Если и солгал, то лишь отчасти. Мои родители заверяли, что хотели назвать меня Тоддом, но в мое свидетельство о рождении вкралась ошибка… правда, это не объясняло, почему с тех пор они называли меня исключительно Оддом.
Кроме того, скажи я, что меня зовут Одд, уже мне пришлось бы многое объяснять, чтобы снять все вопросы. После тех приключений, которые выпали на мою долю во второй половине дня, я совершенно не хотел долго говорить.
Мы присели на корточки рядом с собакой, и преподобный Моран спросил, давно ли я приехал в город.
Я ответил, что месяцем раньше, и он спросил, не ищу ли я церковную общину, к которой хотел бы присоединиться. Я сказал, что в этот вечер заглянул сюда, чтобы помолиться, потому что моя жизнь свернула не в ту сторону.
Преподобный проявил должную сдержанность, не став расспрашивать меня о моих проблемах, положился на свое умение расположить к себе человека, надеясь, что в процессе задушевной беседы ему и так удастся все выяснить.
Хотя я пришел в Магик-Бич один (не считая Бу и Фрэнка Синатры), мне очень недоставало близких друзей.
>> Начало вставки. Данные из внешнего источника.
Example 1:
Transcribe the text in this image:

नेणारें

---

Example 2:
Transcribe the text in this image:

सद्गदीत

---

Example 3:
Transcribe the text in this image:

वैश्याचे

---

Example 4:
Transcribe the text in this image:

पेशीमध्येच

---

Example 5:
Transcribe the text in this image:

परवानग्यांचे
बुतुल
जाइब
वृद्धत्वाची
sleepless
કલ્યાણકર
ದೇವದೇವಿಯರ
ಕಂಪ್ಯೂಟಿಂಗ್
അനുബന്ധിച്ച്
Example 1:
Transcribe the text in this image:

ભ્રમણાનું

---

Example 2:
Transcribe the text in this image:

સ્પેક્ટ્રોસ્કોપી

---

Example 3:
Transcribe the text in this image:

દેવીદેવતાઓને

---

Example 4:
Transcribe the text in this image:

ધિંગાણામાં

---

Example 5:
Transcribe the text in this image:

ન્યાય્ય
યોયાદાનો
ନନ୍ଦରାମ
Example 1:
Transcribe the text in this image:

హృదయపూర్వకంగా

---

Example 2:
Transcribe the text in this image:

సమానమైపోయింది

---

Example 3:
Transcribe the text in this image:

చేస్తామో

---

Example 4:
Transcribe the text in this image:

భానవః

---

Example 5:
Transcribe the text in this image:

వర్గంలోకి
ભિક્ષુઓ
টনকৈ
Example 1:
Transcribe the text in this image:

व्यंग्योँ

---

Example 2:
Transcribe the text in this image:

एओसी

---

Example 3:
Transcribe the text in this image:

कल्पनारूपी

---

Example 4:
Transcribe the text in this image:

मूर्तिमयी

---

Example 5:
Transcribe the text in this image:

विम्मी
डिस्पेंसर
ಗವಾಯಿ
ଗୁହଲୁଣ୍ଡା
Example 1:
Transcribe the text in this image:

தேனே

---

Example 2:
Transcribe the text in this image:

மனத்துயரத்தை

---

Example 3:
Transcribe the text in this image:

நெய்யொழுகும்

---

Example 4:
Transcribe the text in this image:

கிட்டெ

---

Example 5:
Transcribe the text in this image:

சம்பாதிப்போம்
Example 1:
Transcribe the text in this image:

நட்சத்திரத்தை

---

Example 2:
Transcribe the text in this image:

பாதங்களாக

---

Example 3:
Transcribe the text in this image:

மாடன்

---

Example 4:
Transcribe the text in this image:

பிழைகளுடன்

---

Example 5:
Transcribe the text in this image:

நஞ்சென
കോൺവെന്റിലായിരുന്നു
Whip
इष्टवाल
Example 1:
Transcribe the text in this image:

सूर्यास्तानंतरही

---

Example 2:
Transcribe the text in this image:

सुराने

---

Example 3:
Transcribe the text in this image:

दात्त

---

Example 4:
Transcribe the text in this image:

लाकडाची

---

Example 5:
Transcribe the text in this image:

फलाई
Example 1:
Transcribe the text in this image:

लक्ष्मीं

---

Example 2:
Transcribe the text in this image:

Я не люблю одиночества. Друзья мне необходимы. Это так важно, ощущать, что рядом есть люди, на которых я могу положиться, которые могут положиться на меня.
Хатч никак не тянул на друга, слишком уж он ушел в себя. И удивительную Блоссом я знал слишком короткое время, чтобы поделиться с нею сокровенным.
Преподобного совершенно не смущало присутствие в церкви незнакомца и собаки. Держался он легко и непринужденно, и, пробыв в его компании лишь несколько минут, я уже не чувствовал себя таким одиноким, как прежде.
О себе я ему ничего больше не сказал, но каким-то образом разговор перекинулся на Армагеддон. Удивляться не приходилось. В наше время для многих людей тема Судного дня становится все более актуальной.
Наконец преподобный Моран предположил, что Рафаэль, вероятно, еще и голоден, и я ответил, что вполне возможно, но мне не хотелось доставлять лишних хлопот. Священник заверил меня, что никакие это не хлопоты, у него тоже есть собака, и ушел, чтобы принести печенье из кладовой своего дома.
В присутствии Чарльза Морана я уже не так остро ощущал страх перед надвигающимся всеобщим уничтожением.
Собака потребовала внимания, и я с радостью пошел ей навстречу, потому что во взаимоотношениях собака — человек оба выступают психотерапевтами.
Но через несколько минут Рафаэль встал. Уши поднялись, насколько могли подняться уши ретривера. Он напрягся, глядя на дверь ризницы в алтарной части церкви.
Я предположил, что преподобный Моран возвращается с печеньем, которое собака унюхала издалека.